• **ACTION ITEM**
Restate word for word the lines in the listing below, starting at the line containing "318 183 19.97" and ending at the line containing "3 201 3410.4", both included; leave out the rest.

• **DATA SUPPLIED**
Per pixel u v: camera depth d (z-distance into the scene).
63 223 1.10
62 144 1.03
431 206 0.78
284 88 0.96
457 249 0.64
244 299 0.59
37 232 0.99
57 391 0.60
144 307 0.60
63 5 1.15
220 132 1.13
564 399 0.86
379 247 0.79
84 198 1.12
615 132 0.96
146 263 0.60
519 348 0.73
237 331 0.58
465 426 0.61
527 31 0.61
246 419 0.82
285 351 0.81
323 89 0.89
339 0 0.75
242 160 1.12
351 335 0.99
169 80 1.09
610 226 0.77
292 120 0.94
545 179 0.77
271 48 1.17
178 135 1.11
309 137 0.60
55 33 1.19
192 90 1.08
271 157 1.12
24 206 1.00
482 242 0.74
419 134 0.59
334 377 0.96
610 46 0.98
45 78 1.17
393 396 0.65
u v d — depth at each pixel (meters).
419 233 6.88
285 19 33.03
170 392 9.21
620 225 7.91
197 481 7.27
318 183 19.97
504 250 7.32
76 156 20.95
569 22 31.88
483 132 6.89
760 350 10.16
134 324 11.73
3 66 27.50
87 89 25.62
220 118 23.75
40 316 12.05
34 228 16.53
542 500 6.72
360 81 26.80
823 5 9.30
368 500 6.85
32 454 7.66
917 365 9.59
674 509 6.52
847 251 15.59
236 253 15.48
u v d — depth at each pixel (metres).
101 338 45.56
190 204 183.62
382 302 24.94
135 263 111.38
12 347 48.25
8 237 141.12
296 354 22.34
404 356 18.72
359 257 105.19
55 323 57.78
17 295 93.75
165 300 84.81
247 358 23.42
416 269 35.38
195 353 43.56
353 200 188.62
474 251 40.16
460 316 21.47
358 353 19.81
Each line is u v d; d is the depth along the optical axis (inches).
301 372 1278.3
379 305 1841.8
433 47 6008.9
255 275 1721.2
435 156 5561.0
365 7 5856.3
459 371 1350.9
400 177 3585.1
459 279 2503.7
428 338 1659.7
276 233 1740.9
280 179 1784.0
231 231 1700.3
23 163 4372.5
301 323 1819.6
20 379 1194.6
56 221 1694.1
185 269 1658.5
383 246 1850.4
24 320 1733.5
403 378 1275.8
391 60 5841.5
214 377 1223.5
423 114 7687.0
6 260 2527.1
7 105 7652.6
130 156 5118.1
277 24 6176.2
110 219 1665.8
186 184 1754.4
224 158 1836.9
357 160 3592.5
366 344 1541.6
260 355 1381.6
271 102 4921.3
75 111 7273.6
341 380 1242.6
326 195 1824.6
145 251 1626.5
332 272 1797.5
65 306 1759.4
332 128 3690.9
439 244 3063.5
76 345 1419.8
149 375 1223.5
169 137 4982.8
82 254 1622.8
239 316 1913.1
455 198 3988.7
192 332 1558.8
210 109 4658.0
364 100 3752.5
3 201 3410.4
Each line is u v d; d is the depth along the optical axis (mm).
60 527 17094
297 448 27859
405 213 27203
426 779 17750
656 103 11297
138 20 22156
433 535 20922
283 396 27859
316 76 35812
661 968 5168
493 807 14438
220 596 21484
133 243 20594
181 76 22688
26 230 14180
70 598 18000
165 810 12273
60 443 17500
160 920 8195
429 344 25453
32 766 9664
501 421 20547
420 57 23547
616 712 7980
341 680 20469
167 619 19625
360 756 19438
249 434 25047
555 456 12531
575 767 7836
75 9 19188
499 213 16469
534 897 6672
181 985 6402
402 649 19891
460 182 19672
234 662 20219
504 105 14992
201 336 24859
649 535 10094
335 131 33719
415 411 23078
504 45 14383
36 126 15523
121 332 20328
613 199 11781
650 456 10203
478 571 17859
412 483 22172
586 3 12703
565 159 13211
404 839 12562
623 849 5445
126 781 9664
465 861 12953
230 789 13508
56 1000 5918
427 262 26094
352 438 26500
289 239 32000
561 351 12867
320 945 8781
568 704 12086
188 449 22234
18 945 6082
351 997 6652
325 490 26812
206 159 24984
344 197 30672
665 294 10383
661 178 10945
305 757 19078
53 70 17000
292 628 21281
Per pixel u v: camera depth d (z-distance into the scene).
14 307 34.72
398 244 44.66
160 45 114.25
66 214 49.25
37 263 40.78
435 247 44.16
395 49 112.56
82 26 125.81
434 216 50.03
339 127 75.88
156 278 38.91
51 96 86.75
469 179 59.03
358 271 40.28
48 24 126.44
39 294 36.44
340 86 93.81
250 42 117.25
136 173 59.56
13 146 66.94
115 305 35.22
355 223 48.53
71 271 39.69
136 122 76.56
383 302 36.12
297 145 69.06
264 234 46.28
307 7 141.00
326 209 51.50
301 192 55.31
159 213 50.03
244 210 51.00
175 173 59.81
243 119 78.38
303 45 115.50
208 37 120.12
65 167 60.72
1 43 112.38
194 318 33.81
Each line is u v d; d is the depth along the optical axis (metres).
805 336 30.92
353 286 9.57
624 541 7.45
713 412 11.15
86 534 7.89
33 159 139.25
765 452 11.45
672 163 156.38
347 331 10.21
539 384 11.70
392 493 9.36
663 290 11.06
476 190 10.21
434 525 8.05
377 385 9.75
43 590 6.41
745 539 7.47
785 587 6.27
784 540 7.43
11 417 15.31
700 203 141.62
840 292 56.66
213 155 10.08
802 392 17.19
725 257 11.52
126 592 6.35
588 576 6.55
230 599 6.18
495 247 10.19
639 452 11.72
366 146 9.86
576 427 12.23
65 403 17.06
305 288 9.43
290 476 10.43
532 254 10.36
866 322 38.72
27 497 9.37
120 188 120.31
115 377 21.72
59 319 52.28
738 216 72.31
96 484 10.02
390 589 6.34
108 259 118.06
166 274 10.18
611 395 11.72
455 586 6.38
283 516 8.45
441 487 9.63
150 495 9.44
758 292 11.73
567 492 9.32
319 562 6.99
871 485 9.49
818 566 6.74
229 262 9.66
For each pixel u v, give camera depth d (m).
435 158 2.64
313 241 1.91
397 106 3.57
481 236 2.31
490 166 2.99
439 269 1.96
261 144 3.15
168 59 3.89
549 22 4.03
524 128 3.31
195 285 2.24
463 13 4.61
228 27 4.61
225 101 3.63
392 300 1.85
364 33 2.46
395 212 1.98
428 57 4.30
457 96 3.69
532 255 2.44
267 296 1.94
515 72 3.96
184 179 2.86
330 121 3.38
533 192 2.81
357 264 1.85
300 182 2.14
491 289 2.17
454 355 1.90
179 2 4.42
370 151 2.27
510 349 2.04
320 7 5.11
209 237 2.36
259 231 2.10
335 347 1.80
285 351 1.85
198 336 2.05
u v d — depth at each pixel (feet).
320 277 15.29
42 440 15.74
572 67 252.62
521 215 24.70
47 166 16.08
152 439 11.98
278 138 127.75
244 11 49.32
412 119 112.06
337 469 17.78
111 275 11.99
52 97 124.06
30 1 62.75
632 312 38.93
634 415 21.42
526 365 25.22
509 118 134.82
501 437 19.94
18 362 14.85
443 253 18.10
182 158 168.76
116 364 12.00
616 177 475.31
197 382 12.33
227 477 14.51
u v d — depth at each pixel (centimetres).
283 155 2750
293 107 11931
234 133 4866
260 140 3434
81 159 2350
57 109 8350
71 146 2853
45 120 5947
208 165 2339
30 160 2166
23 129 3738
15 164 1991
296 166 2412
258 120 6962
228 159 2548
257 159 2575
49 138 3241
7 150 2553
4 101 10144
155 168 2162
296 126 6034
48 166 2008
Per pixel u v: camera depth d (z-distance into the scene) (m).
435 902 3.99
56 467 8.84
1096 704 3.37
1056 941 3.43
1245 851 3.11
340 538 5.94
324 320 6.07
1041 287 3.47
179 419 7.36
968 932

• **SOLVED EXERCISE**
318 183 19.97
504 250 7.32
76 156 20.95
569 22 31.88
483 132 6.89
760 350 10.16
134 324 11.73
3 66 27.50
87 89 25.62
220 118 23.75
40 316 12.05
34 228 16.53
542 500 6.72
360 81 26.80
823 5 9.30
368 500 6.85
32 454 7.66
917 365 9.59
674 509 6.52
847 251 15.59
236 253 15.48
u v d — depth at each pixel (metres).
101 338 45.56
190 204 183.62
382 302 24.94
135 263 111.38
12 347 48.25
8 237 141.12
296 354 22.34
404 356 18.72
359 257 105.19
55 323 57.78
17 295 93.75
165 300 84.81
247 358 23.42
416 269 35.38
195 353 43.56
353 200 188.62
474 251 40.16
460 316 21.47
358 353 19.81
Each line is u v d; d is the depth along the optical axis (inches).
301 372 1278.3
379 305 1841.8
433 47 6008.9
255 275 1721.2
435 156 5561.0
365 7 5856.3
459 371 1350.9
400 177 3585.1
459 279 2503.7
428 338 1659.7
276 233 1740.9
280 179 1784.0
231 231 1700.3
23 163 4372.5
301 323 1819.6
20 379 1194.6
56 221 1694.1
185 269 1658.5
383 246 1850.4
24 320 1733.5
403 378 1275.8
391 60 5841.5
214 377 1223.5
423 114 7687.0
6 260 2527.1
7 105 7652.6
130 156 5118.1
277 24 6176.2
110 219 1665.8
186 184 1754.4
224 158 1836.9
357 160 3592.5
366 344 1541.6
260 355 1381.6
271 102 4921.3
75 111 7273.6
341 380 1242.6
326 195 1824.6
145 251 1626.5
332 272 1797.5
65 306 1759.4
332 128 3690.9
439 244 3063.5
76 345 1419.8
149 375 1223.5
169 137 4982.8
82 254 1622.8
239 316 1913.1
455 198 3988.7
192 332 1558.8
210 109 4658.0
364 100 3752.5
3 201 3410.4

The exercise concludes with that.